For dessert, I asked Florence to recommend her favorite from the menu and thus, I got the floating island ($8), a simple but elegant dessert with consisting of a meringue floating atop a sea of creme anglaise. No stranger to this dessert, I was pleased that the meringue was on soft, wet and whippy side like the topping of a lemon meringue pie as opposed to a hard & crumbly like macaron cookie or a pavlova--since this means I don't have to deal fragile pieces flaking and breaking off and getting soggy too fast. The anglaise itself, with little snakey ribbons of caramel, was also delightful -- a perfectly slurpable dessert soup that I kept spooning long after the meringue island is gone. If my adjacent tables were vacant, I might've even sucked out every last drop from the rim of the bowl. But alas, they weren't, so I stayed civil.
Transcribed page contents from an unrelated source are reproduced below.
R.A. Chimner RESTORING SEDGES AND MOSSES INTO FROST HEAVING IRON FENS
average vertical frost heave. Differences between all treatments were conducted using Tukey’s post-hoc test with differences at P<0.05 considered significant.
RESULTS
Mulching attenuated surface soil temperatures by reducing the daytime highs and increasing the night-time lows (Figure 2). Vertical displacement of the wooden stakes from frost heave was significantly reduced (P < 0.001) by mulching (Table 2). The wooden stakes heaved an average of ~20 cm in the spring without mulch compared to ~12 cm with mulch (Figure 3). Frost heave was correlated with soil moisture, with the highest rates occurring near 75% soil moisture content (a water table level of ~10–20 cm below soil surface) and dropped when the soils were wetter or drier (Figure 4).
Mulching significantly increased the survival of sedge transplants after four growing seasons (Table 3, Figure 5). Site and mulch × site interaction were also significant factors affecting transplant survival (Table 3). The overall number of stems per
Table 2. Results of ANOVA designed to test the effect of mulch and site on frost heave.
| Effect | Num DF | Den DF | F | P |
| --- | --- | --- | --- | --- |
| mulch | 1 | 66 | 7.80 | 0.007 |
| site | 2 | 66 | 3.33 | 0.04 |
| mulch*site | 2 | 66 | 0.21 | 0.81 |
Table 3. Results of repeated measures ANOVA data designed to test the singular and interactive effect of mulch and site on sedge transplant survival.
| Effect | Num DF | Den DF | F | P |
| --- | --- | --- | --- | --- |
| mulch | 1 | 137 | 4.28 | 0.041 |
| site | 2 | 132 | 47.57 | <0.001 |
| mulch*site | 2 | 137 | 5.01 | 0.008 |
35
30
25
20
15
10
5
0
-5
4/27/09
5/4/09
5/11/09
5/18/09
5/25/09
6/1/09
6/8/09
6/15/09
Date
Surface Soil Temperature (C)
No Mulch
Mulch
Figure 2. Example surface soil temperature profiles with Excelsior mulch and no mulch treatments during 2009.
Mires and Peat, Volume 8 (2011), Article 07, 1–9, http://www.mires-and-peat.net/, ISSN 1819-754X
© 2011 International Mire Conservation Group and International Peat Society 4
As I was sipping my espresso and going over my notes, I was also observing the number of French patrons this place attracted . . . even in the cozy patio that seats about 30 max, there were at least three four-tops where the customers spoke in complete French to Florence and the waitstaff. No stranger to ethnic dining in So Cal, this definitely speaks for the restaurant's authenticity as a brasserie, not to mention building a good enough loyalty amongst clientele that they feel comfortable enough to speak in their native tongue amongst each other and to the almost all-French crew. In the same brasserie vain, the prices here are very reasonable, with starters & wines by the glass around $10, entrees around $20 and desserts at $8.
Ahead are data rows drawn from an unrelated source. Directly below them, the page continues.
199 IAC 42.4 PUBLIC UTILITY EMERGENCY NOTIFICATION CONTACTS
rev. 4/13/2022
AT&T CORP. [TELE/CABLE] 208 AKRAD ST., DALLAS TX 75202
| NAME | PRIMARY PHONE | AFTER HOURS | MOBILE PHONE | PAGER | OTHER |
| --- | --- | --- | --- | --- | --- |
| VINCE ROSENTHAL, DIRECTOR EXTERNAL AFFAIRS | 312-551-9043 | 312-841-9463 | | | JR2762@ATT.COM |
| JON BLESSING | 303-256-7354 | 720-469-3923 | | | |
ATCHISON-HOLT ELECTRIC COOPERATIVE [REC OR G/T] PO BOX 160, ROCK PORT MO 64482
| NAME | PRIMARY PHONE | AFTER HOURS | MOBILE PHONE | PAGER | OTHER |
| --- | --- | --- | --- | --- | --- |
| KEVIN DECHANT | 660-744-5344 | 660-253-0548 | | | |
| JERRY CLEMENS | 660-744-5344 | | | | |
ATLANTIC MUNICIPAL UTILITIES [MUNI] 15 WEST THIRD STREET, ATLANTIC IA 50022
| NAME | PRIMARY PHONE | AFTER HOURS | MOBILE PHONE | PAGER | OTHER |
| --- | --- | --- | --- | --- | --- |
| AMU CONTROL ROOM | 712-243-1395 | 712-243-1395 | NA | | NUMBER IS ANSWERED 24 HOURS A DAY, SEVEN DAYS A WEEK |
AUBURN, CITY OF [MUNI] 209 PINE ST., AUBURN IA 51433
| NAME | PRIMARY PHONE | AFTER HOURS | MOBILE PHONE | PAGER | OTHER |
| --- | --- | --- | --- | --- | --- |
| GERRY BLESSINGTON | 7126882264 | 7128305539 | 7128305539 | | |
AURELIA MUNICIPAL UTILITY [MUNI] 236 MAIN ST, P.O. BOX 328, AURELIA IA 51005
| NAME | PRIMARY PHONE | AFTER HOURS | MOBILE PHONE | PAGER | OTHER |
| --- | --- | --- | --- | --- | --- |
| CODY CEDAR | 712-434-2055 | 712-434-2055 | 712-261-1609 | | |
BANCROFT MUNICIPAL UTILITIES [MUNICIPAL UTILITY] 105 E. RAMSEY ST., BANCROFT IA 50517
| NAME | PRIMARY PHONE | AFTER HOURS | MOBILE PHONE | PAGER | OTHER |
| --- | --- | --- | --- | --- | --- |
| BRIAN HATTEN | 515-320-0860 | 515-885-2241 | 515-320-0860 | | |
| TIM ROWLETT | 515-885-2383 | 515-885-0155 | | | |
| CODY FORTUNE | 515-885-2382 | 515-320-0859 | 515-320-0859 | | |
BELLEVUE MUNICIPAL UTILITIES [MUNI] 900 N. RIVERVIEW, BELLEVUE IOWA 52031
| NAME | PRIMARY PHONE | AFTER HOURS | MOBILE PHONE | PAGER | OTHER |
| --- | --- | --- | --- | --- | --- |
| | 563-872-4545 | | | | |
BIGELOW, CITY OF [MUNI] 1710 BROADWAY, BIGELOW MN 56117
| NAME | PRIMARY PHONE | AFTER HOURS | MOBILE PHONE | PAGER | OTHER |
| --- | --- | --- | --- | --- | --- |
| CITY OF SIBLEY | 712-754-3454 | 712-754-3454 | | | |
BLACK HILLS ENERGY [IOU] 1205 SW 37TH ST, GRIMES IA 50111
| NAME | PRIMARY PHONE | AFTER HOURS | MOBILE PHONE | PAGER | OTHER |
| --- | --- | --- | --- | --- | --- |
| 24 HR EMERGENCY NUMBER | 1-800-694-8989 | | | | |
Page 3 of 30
And of course, the biggest endorsement I could make for a hosted meal is whether I would come back on my own dime, which I would happily do and actually looking forward to . . . even as a vegetarian. I can't wait find a plus-one to share that leek-mozzarella tart with and finally get that meat-eaters perspective, and I for one am already feeling the amour for that tomato confit and floating island.
What Do Others Say?
- Food, She Thought found "the concept is simple and lovely, the execution could be better" but still plans on a return trip
- Exilekiss said it "still needs to settle in and refine itself" but gave props for a few consistently solid dishes
- LA Foodblogging loved their bread and housemade charcuterie, finding it a "perfect place to settle down with a long, leisurely lunch and a glass of wine"
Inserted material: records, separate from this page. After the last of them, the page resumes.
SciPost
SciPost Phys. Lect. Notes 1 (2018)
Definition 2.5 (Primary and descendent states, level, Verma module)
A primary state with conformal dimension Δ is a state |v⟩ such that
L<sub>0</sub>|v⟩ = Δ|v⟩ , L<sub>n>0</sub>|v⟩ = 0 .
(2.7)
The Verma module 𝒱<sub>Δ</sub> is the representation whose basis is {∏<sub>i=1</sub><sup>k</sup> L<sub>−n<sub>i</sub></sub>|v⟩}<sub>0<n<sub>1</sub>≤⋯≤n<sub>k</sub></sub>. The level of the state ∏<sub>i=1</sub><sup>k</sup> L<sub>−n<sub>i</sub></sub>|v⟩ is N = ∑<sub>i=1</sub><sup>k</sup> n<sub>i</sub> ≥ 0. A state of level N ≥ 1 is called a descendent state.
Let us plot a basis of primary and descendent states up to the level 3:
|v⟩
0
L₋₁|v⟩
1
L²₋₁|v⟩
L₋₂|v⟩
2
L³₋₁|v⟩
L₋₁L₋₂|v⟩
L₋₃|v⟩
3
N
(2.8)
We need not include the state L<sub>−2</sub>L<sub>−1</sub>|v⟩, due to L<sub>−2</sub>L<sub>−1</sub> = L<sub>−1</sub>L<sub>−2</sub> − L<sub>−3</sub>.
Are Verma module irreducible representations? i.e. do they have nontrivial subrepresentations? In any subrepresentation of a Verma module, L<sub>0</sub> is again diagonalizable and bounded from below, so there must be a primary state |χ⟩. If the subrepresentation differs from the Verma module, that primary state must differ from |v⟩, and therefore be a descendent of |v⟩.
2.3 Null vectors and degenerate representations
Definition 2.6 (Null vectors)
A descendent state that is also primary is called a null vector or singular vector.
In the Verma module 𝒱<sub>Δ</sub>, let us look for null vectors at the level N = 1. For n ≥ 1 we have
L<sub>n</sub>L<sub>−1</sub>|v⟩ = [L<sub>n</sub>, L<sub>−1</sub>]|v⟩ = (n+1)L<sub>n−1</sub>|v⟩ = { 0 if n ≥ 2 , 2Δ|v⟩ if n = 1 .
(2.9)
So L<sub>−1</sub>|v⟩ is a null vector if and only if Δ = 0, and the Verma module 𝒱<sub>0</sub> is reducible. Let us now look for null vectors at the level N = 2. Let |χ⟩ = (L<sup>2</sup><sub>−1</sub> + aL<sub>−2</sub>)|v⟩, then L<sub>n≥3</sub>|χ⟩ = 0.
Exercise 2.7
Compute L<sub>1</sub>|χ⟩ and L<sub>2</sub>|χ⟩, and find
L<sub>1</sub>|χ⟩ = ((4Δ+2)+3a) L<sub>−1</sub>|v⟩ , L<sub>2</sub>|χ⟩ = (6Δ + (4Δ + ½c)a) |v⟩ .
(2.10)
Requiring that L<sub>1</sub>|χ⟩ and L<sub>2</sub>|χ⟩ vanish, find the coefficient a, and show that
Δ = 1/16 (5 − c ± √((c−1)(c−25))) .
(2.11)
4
- Tomostyle "could go on and on, as I cannot contain my excitement" for this place's "true French bistro food in a true French bistro environment with true French staff and true French hospitality."
- LA Times' S. Irene gave it a lukewarm one star but does give "thanks to two hardworking French expats for bringing us a brasserie that celebrates typical French cuisine"
- LA Weekly's Jonathan Gold called it "Paris in Culver City" and a "decidedly useful bistro" with an "air of cheerful Parisian diffidence that is hard to manufacture."
- LA.com liked the food and that "the bar and waitstaff are almost entirely French [staffed], and not only that, but they are actually polite"
- Culver City Crossroads' Mary McGrath was impressed and said "it lives up to the reputation. It’s affordable, and there are no noses in the air."